The typical Australian home is now worth $131,236 more than it was a year ago with values climbing in January, albeit at a much slower rate than the astronomical surge witnessed in 2021.

CoreLogic’s Hedonic Home Value Index shows property values rose 1.1 per cent in the first month of 2022, a fraction higher than the 1 per cent climb recorded in December.

Five of the eight capital cities recorded a slight uptick in the monthly growth rate, including Melbourne, with 0.2 per cent growth, overturning a slight decline in December.

CoreLogic Research Director Tim Lawless said housing stock was thinly traded in January and it will be important to monitor the trend as the number of transactions increases.

“As the volume of home sales moves out of seasonal lows, we should get a firmer reading on how 2022 is shaping up,” he said.

“The early indication is that housing markets are starting 2022 with a similar trend to what we saw through late last year.

“Values are still broadly rising, but nowhere near as fast as they were in early 2021.

“A softening in growth conditions has been influenced by less government stimulus, worsening affordability, rising fixed term mortgage rates and, more recently, a slight tightening in credit conditions, and a surge in new listings through the final quarter of last year.”

Source: CoreLogic

The annual change in national housing values reached a new cyclical high in January with Australian dwellings up 22.4 per cent over the year, which is the highest rate of annual growth since June 1989.

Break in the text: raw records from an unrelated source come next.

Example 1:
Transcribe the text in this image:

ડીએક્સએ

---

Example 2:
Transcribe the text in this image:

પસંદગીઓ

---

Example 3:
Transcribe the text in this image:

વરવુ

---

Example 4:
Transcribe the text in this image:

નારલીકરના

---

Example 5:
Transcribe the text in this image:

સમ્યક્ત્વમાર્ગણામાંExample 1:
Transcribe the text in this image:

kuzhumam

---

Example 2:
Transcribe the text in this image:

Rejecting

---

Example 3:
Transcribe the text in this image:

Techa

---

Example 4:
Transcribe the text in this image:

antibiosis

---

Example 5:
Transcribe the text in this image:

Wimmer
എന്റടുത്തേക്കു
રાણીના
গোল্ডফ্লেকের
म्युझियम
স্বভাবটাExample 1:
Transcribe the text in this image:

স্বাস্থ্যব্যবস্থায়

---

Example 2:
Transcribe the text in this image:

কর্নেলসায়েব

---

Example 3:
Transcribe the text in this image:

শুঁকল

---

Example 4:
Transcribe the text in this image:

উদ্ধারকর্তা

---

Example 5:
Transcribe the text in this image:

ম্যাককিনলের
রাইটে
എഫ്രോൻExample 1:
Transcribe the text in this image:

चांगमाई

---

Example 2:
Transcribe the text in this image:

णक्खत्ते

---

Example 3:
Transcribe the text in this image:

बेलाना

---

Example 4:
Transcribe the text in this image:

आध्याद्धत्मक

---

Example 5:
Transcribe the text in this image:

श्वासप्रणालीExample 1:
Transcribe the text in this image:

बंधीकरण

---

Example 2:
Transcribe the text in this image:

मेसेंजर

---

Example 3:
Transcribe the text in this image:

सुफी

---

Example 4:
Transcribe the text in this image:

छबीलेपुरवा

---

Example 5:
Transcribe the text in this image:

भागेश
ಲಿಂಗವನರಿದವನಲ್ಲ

The national median value for a dwelling is now $718,146 which, in dollar terms, is $131,236 higher than a year ago.

Three of the eight capital cities now have a median house value above $1 million with Melbourne passing that mark for the first time in January.

The median value of a house in Melbourne is now $1,002,464, following a 0.5 per cent rise in January, and 17.8 per cent annually.

That rate slowed to 0.2 per cent growth in January for all dwellings combined.

Sydney is still the most expensive city to buy a house in, with a median house value of $1,389,948, which was 0.8 per cent up for January.

Source: CoreLogic

A multi-speed dynamic has emerged across the capital cities with housing values in Brisbane and Adelaide continuing to grow at more than 2 per cent month-on-month, while growth conditions across the other capital cities has slowed.

Brisbane recorded the highest value growth in January, up 2.3 per cent for the month, closely followed by Adelaide (2.2 per cent), Canberra (1.7 per cent) and Hobart (1.2 per cent).

Sydney and Perth each recorded 0.6 per cent growth, while Darwin recorded 0.5 per cent for January.

Regional areas have again shown stronger growth for housing values, up 1.8 per cent in January and 6.3 per cent for the rolling quarter.

By comparison the combined capital cities recorded 0.8 per cent growth for the month and 2.6 per cent for the rolling quarter.

Regional Queensland and regional South Australia led the charge with 2 per cent and 2.1 per cent growth respectively. 

Every other broad ‘rest of state’ region recorded at least 1.2 per cent growth in values, which shows strong demand for regional housing. 

Over the past 12 months, the strongest regional markets have been popular as commutable markets with lifestyle characteristics, such as the Southern Highlands and Shoalhaven (up 37.6 per cent), the Sunshine Coast (up 34.4 per cent) and the Hunter Valley, excluding Newcastle, (up 34 per cent).

Houses are still growing at a higher rate than units, with national values up 1.3 per cent in January, while unit values rose just 0.3 per cent.